A major benefit to that story, and the campaign in general, is the Pale Heart itself. Expansions always bring new destinations to Destiny 2, usually a new planet or moon with lots of cool places for events to happen, but the Pale Heart is inside the Traveler, the magic robot space god that's been at the center of this franchise for 10 years. Leaning hard into that magical side of the game, we get a location that's strange, familiar, uncanny, and often remarkable in its art direction.

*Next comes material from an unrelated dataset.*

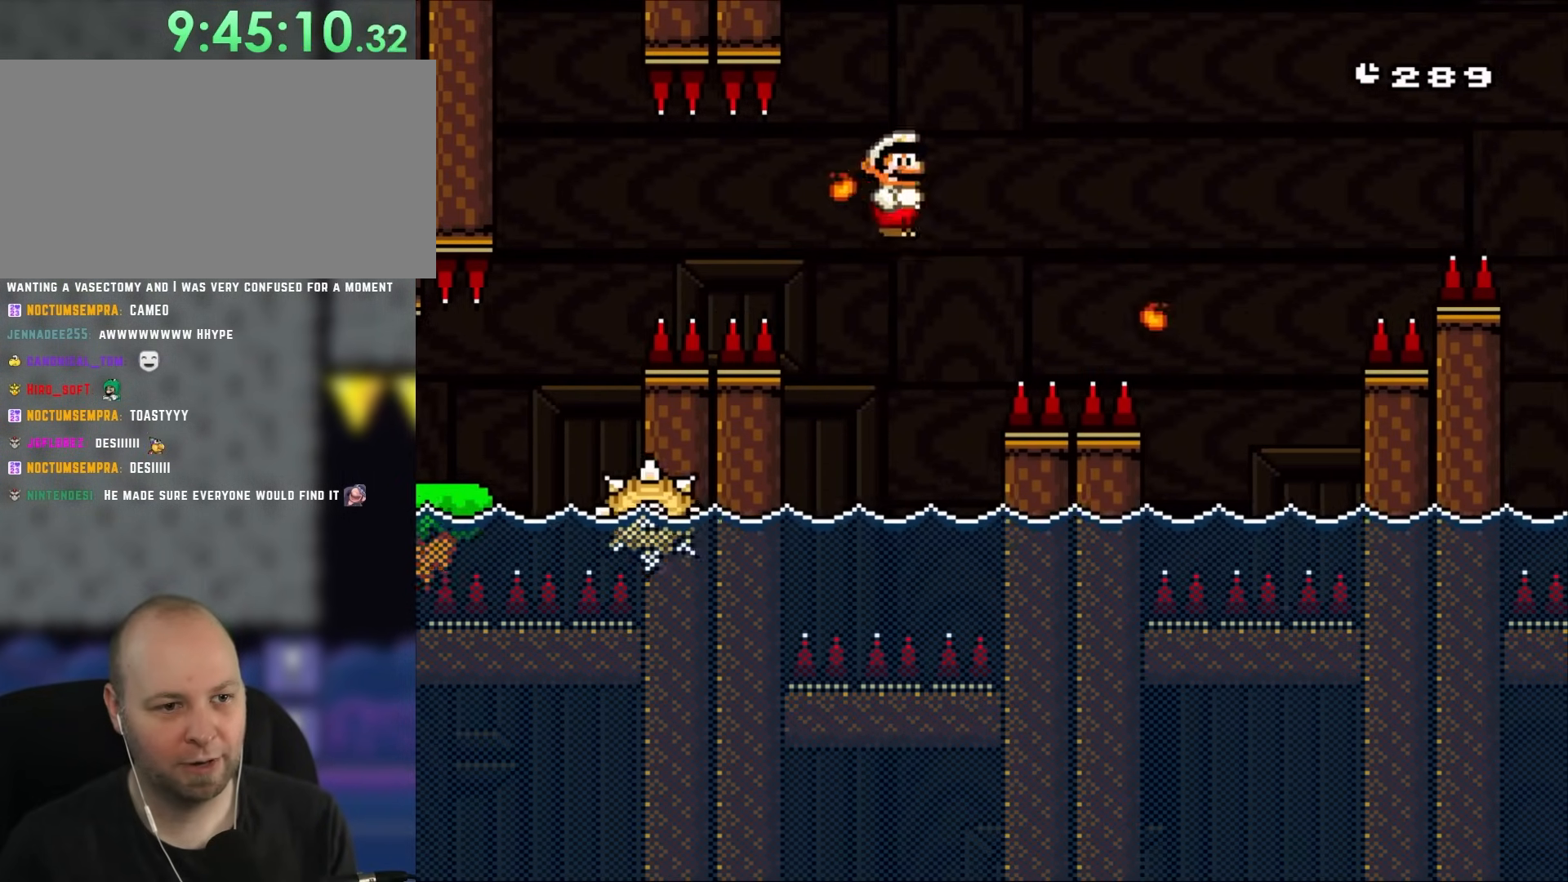
{"buttons": ["X", "DPAD_UP"], "events": [[17, "DPAD_LEFT", "up"], [33, "DPAD_RIGHT", "down"], [117, "DPAD_UP", "down"], [183, "DPAD_RIGHT", "up"], [200, "DPAD_LEFT", "down"], [350, "A", "up"], [350, "DPAD_LEFT", "up"], [383, "DPAD_RIGHT", "down"], [383, "DPAD_UP", "up"], [417, "DPAD_UP", "down"], [483, "DPAD_RIGHT", "up"]]}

The idea is that the reality of the place is manifested from the memories and emotions of the people within it, creating meldings of familiar locations from throughout Destiny's history, but often recombined in strange ways or twisted by corruption. The Pale Heart is a gorgeous and fascinating place to explore, at once a heaven and hell of the Destiny universe. It leans all the way into the game's weirder side, which comprises some of the best elements of Destiny 2, and offers a ton of different places to fight, run, and climb, a variety that it uses to provide new gameplay scenarios and combat encounters that feel fresh and interesting, despite players doing more or less this exact thing for the last 10 years.

The campaign combines many of the best elements from years of Destiny 2 gameplay to create a standout experience, especially on the challenging Legendary difficulty. First, it's the most mechanically intensive a campaign has been. Just about every big encounter has an extra layer to deal with, like toxic air that requires you to periodically zap a specific object while you stand next to it to gain a protective buff, or enemies that drop "runes" when they die that correspond to locked doors, requiring you to remember which pictures you saw earlier to activate the correct keys.